▶ [SUPPLIED DATA]
+ + + + +

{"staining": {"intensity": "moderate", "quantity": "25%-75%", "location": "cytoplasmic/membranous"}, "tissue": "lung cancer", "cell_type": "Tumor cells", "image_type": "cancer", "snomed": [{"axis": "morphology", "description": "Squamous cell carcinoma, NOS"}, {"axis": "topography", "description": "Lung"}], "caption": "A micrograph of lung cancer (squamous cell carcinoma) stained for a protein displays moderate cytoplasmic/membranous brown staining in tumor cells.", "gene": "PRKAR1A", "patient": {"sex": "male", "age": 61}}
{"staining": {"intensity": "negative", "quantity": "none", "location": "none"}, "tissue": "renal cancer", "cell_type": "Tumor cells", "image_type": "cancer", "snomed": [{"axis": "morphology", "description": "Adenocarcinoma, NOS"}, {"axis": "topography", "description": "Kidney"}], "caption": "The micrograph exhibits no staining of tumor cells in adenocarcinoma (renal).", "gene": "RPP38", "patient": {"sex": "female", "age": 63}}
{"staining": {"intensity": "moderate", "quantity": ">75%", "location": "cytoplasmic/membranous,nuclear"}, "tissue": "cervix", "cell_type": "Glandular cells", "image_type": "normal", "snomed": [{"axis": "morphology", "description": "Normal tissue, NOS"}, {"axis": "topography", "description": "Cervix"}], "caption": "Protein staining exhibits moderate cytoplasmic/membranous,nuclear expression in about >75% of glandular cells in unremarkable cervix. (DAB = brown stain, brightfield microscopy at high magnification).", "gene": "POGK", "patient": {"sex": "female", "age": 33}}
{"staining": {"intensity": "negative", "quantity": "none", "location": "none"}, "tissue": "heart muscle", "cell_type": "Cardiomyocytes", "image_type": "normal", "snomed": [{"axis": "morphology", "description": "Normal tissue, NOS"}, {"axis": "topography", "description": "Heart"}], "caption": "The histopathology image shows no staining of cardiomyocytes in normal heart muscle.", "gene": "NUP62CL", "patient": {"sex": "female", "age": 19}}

+ + + + +

▶ [REQUIREMENT] Would you print all of the material above exactly as written?

▶ [WRITTEN ANSWER]
{"staining": {"intensity": "moderate", "quantity": "25%-75%", "location": "cytoplasmic/membranous"}, "tissue": "lung cancer", "cell_type": "Tumor cells", "image_type": "cancer", "snomed": [{"axis": "morphology", "description": "Squamous cell carcinoma, NOS"}, {"axis": "topography", "description": "Lung"}], "caption": "A micrograph of lung cancer (squamous cell carcinoma) stained for a protein displays moderate cytoplasmic/membranous brown staining in tumor cells.", "gene": "PRKAR1A", "patient": {"sex": "male", "age": 61}}
{"staining": {"intensity": "negative", "quantity": "none", "location": "none"}, "tissue": "renal cancer", "cell_type": "Tumor cells", "image_type": "cancer", "snomed": [{"axis": "morphology", "description": "Adenocarcinoma, NOS"}, {"axis": "topography", "description": "Kidney"}], "caption": "The micrograph exhibits no staining of tumor cells in adenocarcinoma (renal).", "gene": "RPP38", "patient": {"sex": "female", "age": 63}}
{"staining": {"intensity": "moderate", "quantity": ">75%", "location": "cytoplasmic/membranous,nuclear"}, "tissue": "cervix", "cell_type": "Glandular cells", "image_type": "normal", "snomed": [{"axis": "morphology", "description": "Normal tissue, NOS"}, {"axis": "topography", "description": "Cervix"}], "caption": "Protein staining exhibits moderate cytoplasmic/membranous,nuclear expression in about >75% of glandular cells in unremarkable cervix. (DAB = brown stain, brightfield microscopy at high magnification).", "gene": "POGK", "patient": {"sex": "female", "age": 33}}
{"staining": {"intensity": "negative", "quantity": "none", "location": "none"}, "tissue": "heart muscle", "cell_type": "Cardiomyocytes", "image_type": "normal", "snomed": [{"axis": "morphology", "description": "Normal tissue, NOS"}, {"axis": "topography", "description": "Heart"}], "caption": "The histopathology image shows no staining of cardiomyocytes in normal heart muscle.", "gene": "NUP62CL", "patient": {"sex": "female", "age": 19}}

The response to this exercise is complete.